Jesus sees in us what Nurse Black saw in Mrs. White. We are individuals who need help, wise yet comforting words, and a warm embrace. Paul wrote that the love of Christ compelled him. The embrace of the love of Christ compels us, too. It squeezes the pride out of our hearts, it makes us aware of our need for salvation, it prompts us to die to ourselves in humility, it urges us to follow him. . . it disarms us!
Jesus is calling to you through his word, the New Testament. He knows your heart, even better than you. He knows of your life lived in vain, even if you don’t. He knows of your potential for life abundant and life eternal. He knows and he cares. He cares so much, that he died so that it would be available to you. He cares so much that he died so that you be shocked into caring, too.
The sad truth is that Nurse Black could have been wrong in her assessment of what to do about Sopehia White. White could have seen her coming, heard her words, felt her warmth, and then blown her away. It would have been something like yelling, “Crucify him. Crucify him.” But that kind of reaction to that kind of compassion is not unheard of, is it?
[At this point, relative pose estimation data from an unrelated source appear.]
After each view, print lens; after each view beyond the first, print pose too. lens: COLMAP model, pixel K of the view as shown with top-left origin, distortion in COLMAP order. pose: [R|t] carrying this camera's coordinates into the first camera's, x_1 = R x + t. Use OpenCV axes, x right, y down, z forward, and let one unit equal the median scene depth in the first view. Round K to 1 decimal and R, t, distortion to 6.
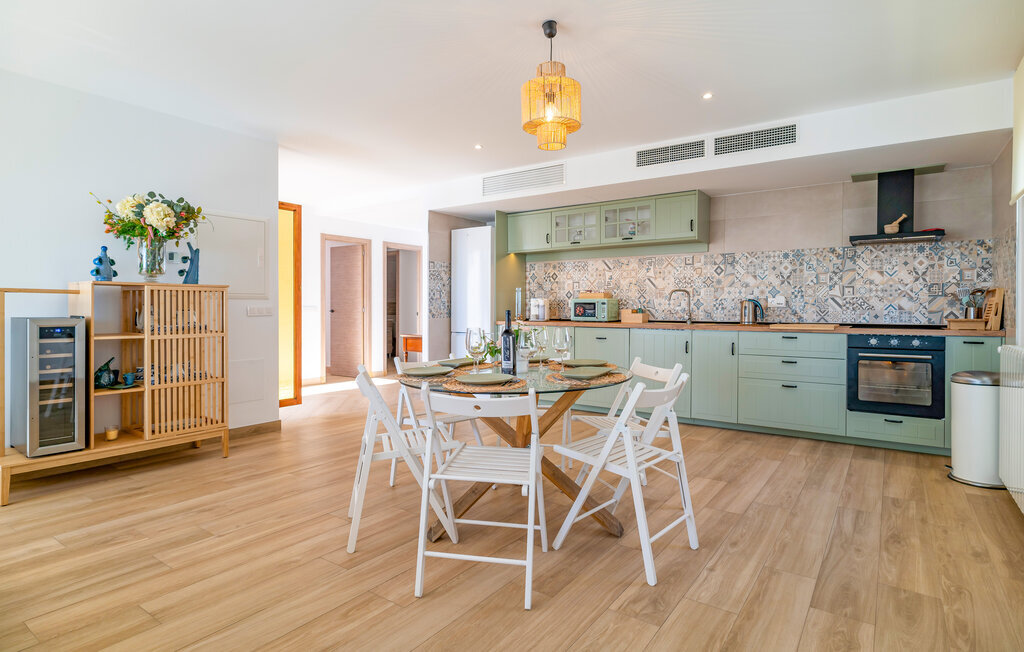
lens RADIAL K [[527.5, 0, 507.9], [0, 527.5, 318.7], [0, 0, 1]] dist [-0.003353, 0.000998]
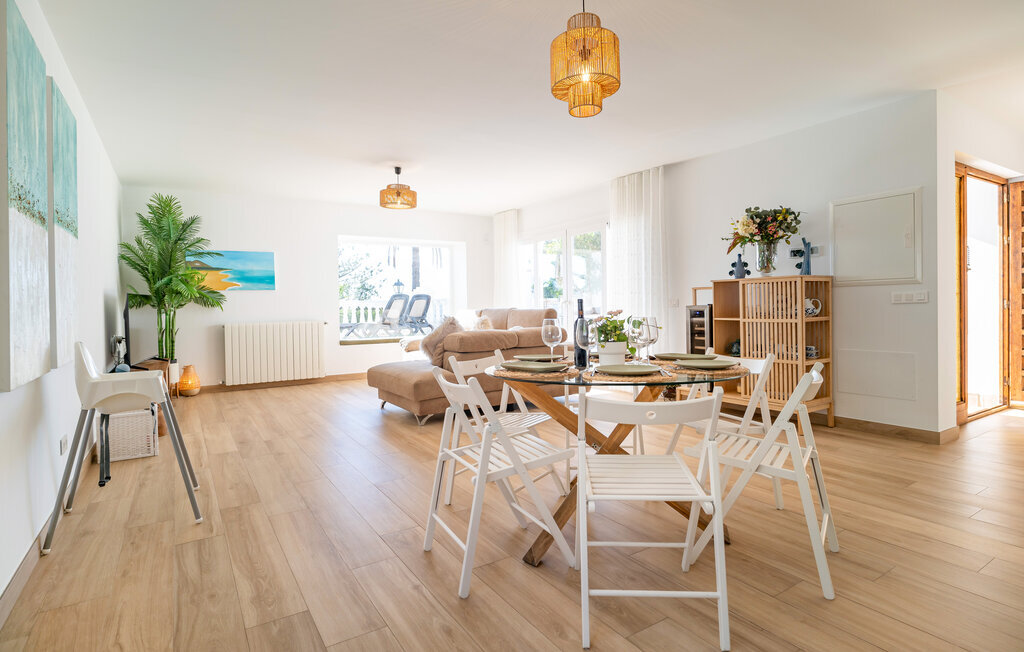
lens RADIAL K [[522.7, 0, 520.7], [0, 522.7, 311.5], [0, 0, 1]] dist [-0.002449, 0.000070]
pose [[-0.349253, 0.014328, -0.936919, 0.579464], [-0.003055, 0.999860, 0.016429, -0.004199], [0.937024, 0.008601, -0.349160, 0.741559]]
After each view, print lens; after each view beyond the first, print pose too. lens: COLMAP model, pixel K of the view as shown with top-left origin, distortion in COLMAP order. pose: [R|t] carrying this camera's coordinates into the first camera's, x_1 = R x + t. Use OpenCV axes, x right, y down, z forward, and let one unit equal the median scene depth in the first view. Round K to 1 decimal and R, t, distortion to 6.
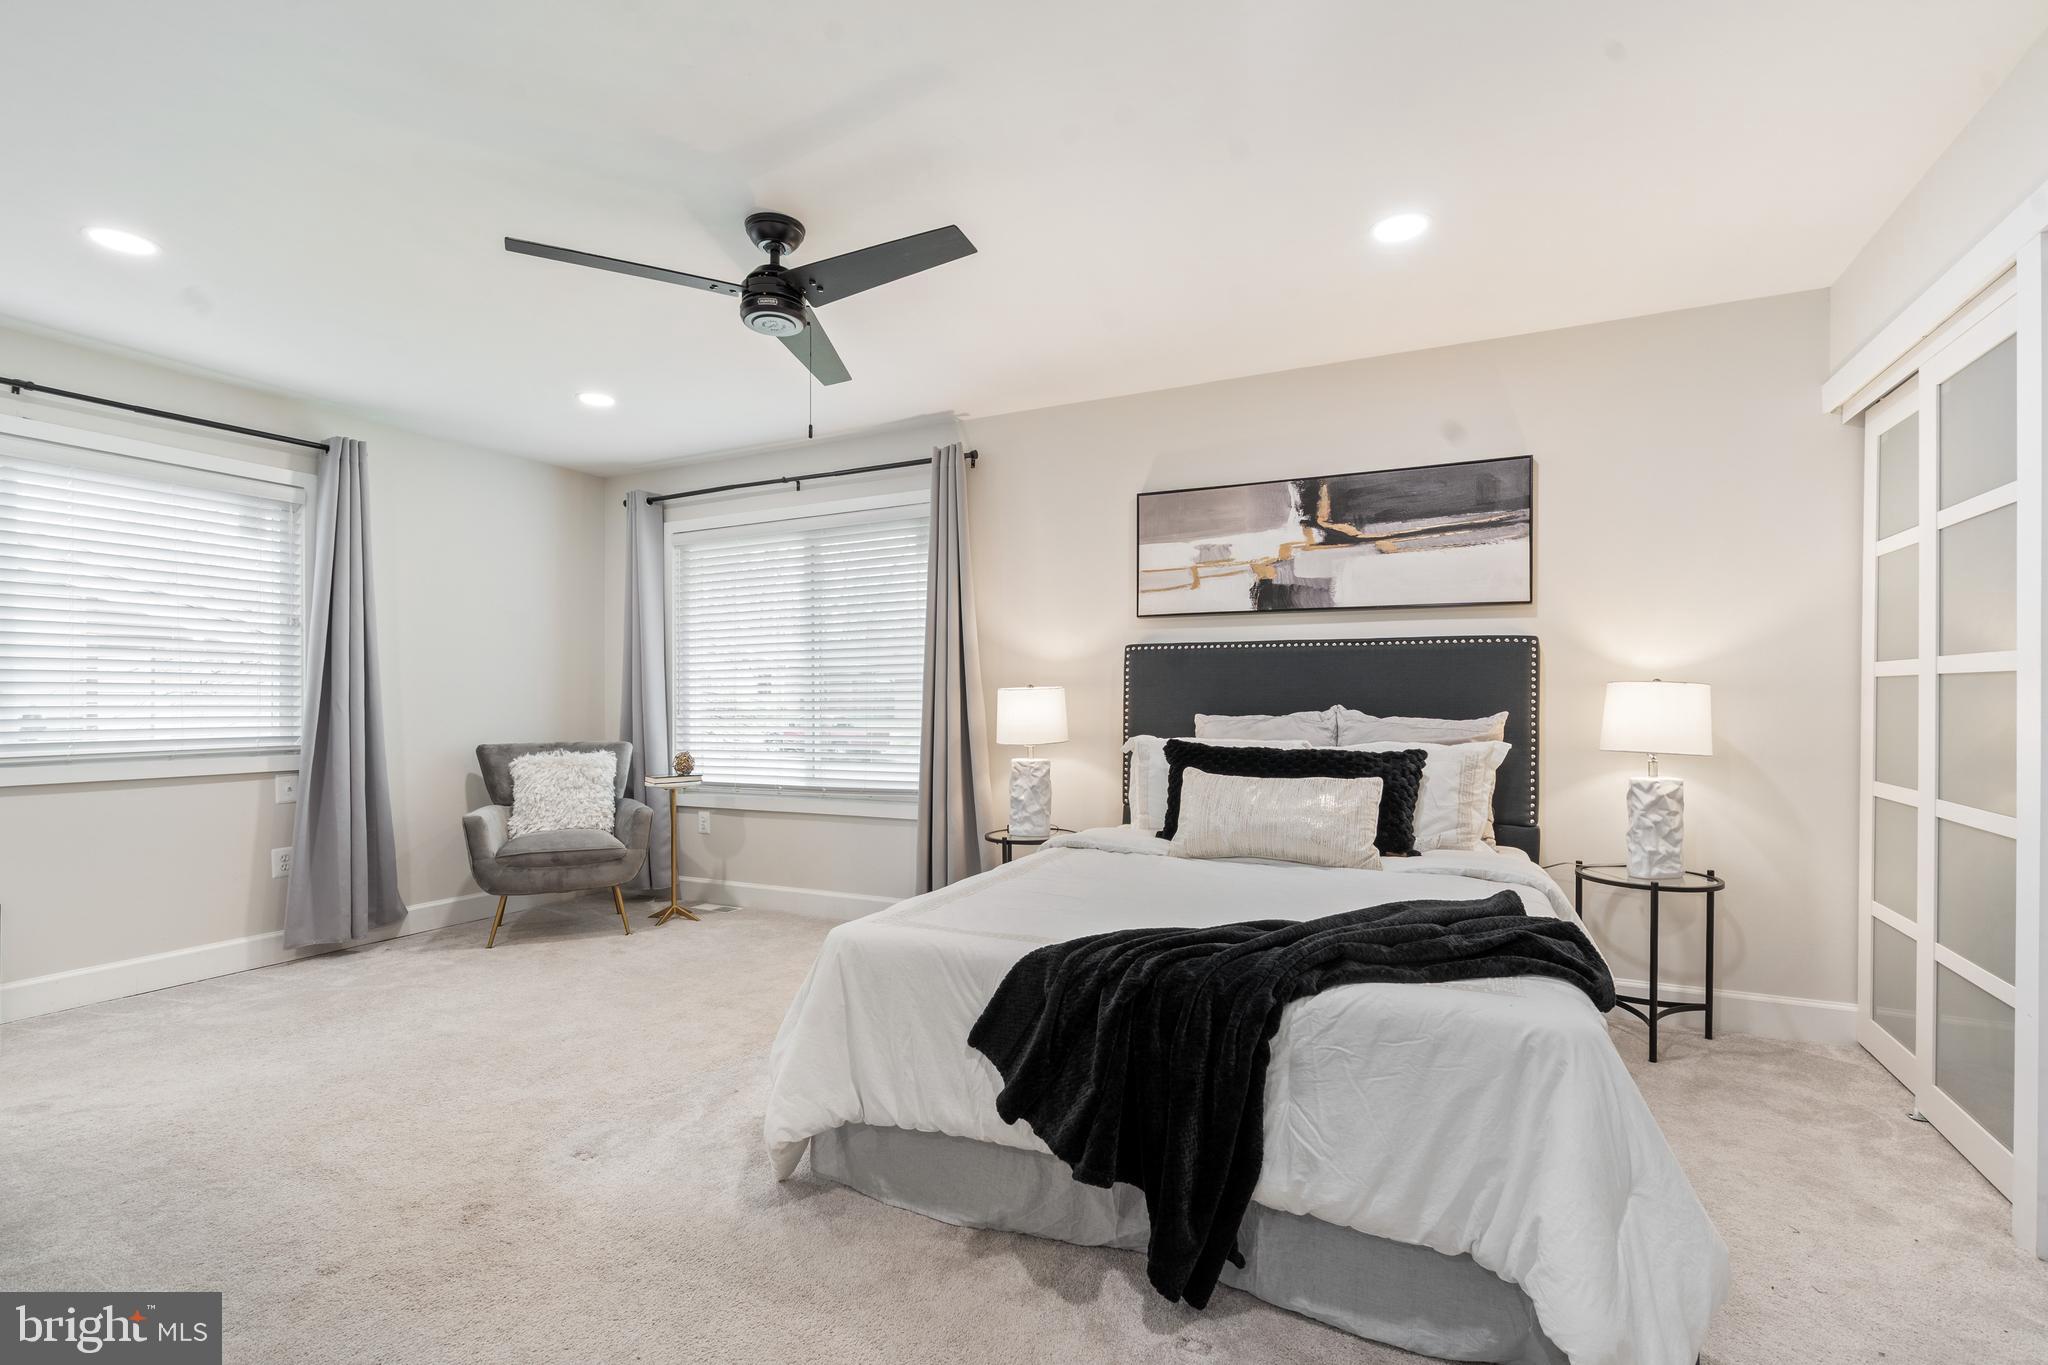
lens RADIAL K [[933.5, 0, 1017.9], [0, 933.5, 709.2], [0, 0, 1]] dist [-0.008143, 0.003373]
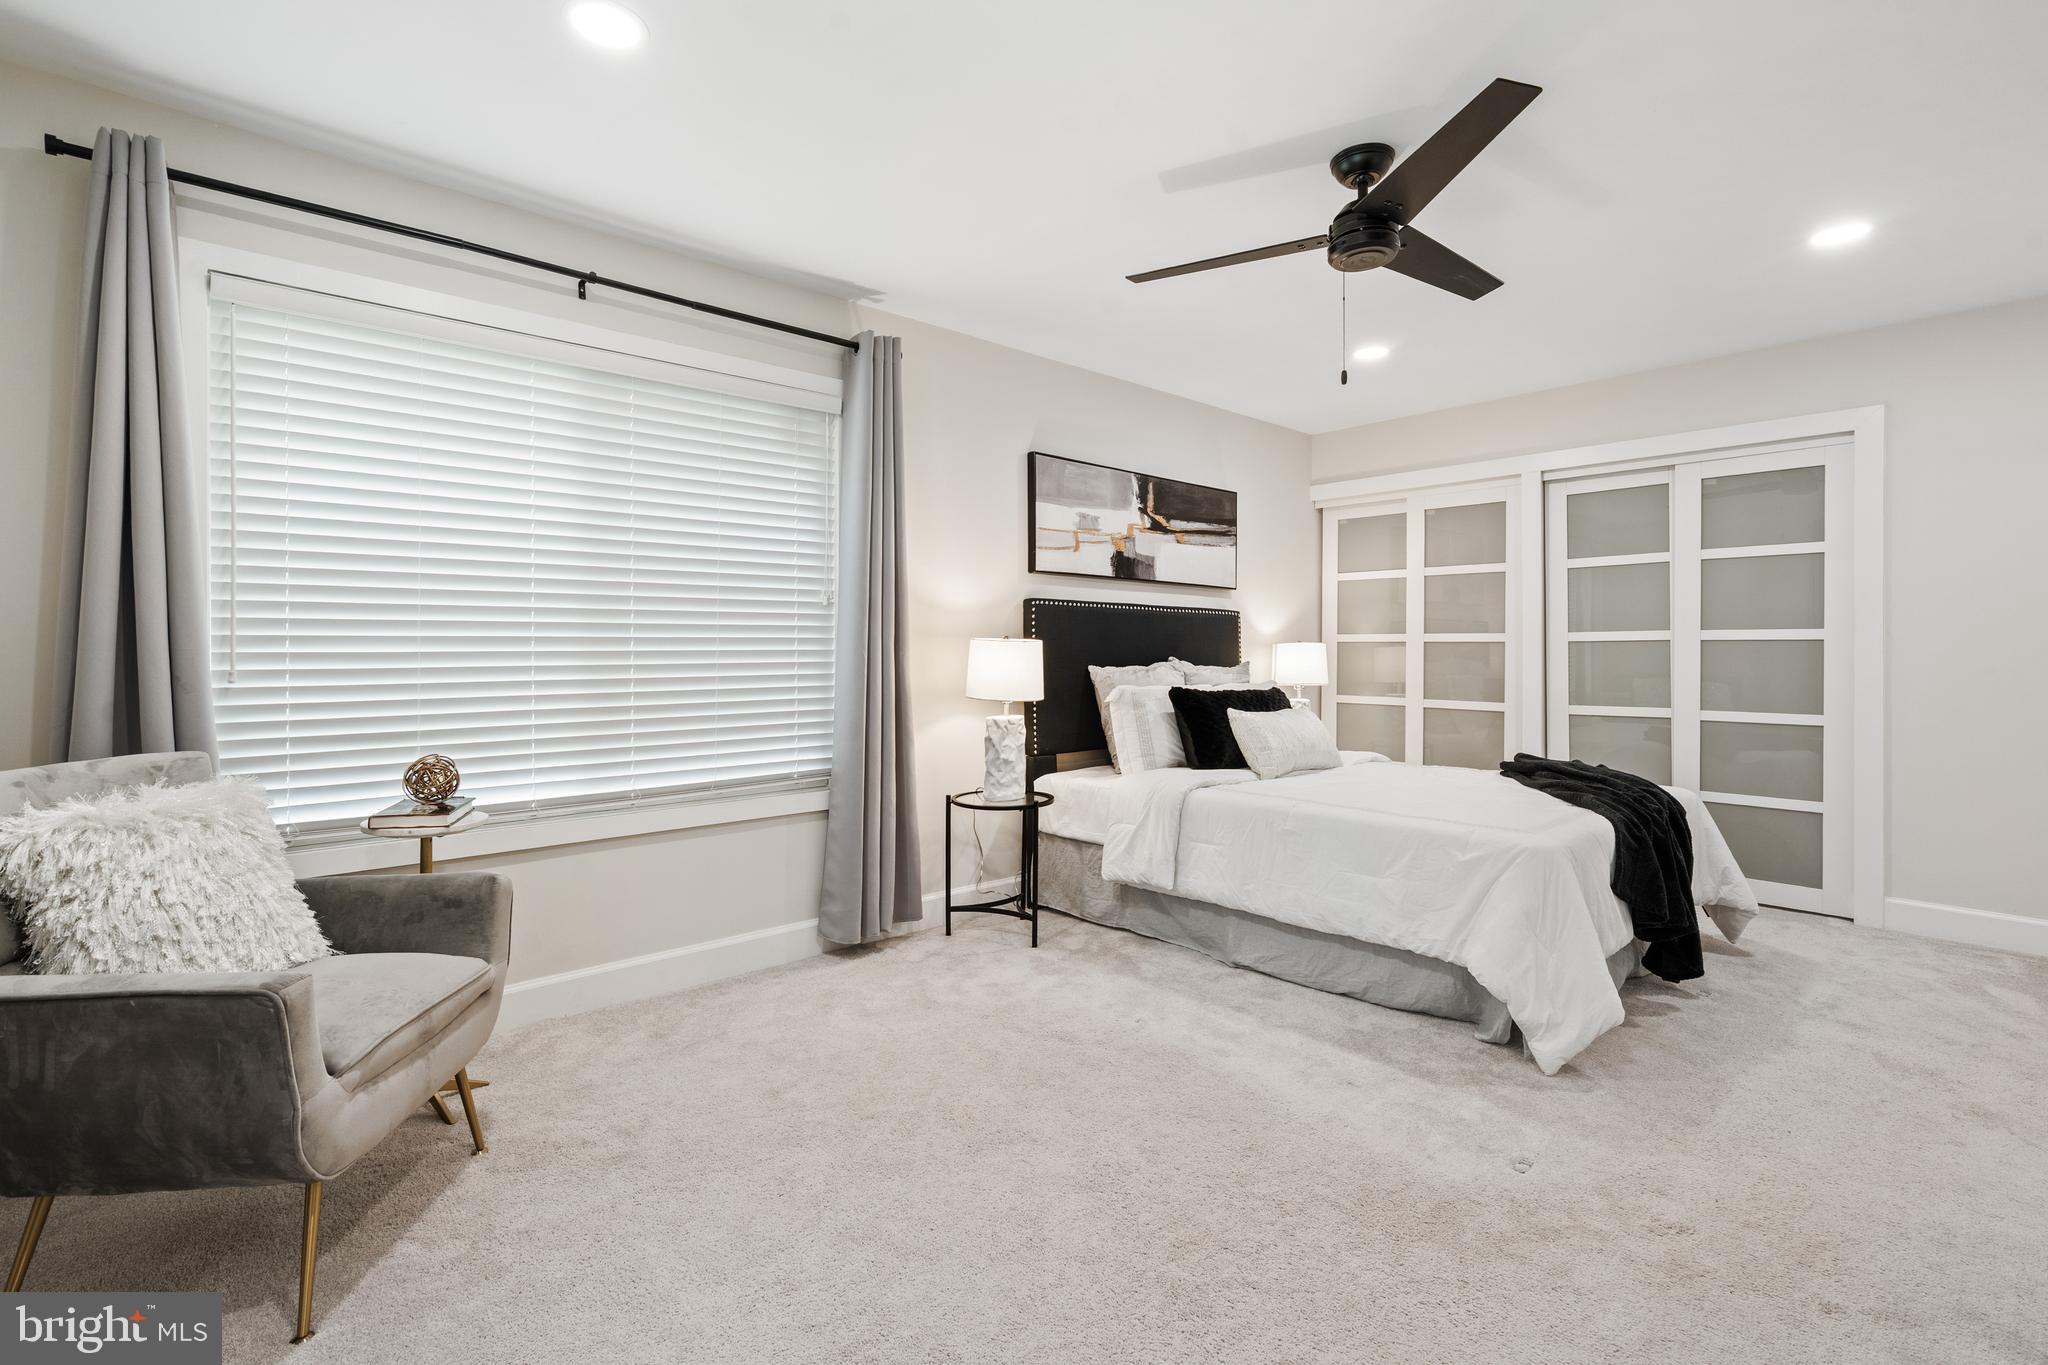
lens RADIAL K [[933.5, 0, 1066.8], [0, 933.5, 647.7], [0, 0, 1]] dist [-0.008143, 0.003373]
pose [[0.359544, 0.011230, 0.933061, -0.869006], [0.010123, 0.999822, -0.015934, 0.000997], [-0.933073, 0.015174, 0.359366, 0.647174]]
How have you respond to the loving call of Christ? Bring your burdens, beginning with your burden of sin, to him. He can handle it. He has asked for it. He wants you know accept his help, heed his wise yet comforting words, and feel his warm embrace.
What Shall I Do With Jesus?

What shall I do then with Jesus which is called Christ?” That is the question of Pilate recorded in Matthew 27:22. It is a question for all of us to answer today.
What will you do with Jesus who is called the Christ? Some of you will ignore him. You’ve no doubt heard of Jesus. You probably know some things about him. Because of your busy life, however, you’ve never taken the time to know him.
Some of you think he’s a pretty interesting historical character like George Washington or Napoleon, but that’s about it. You like what he says about judging others but you wouldn’t turn the other cheek for him.
Some of you reject him. You’ve read the evidence, maybe had it preached at you, but you don’t believe it; or you’ve responded to it like you don’t believe it. You don’t see anything in him to cause you to change your life or respond in faithful obedience. He is not the Christ for you.
Others of you have convinced yourselves and others that you are his disciple, his follower, but you know your secrets and your heart. If it really came down to him or you, you would yell “Crucify him.”
There is a right answer. That answer is complete submission to Jesus of Nazareth, as both Lord and Christ. What will you do with Jesus?
“What shall I do then with Jesus which is called Christ?”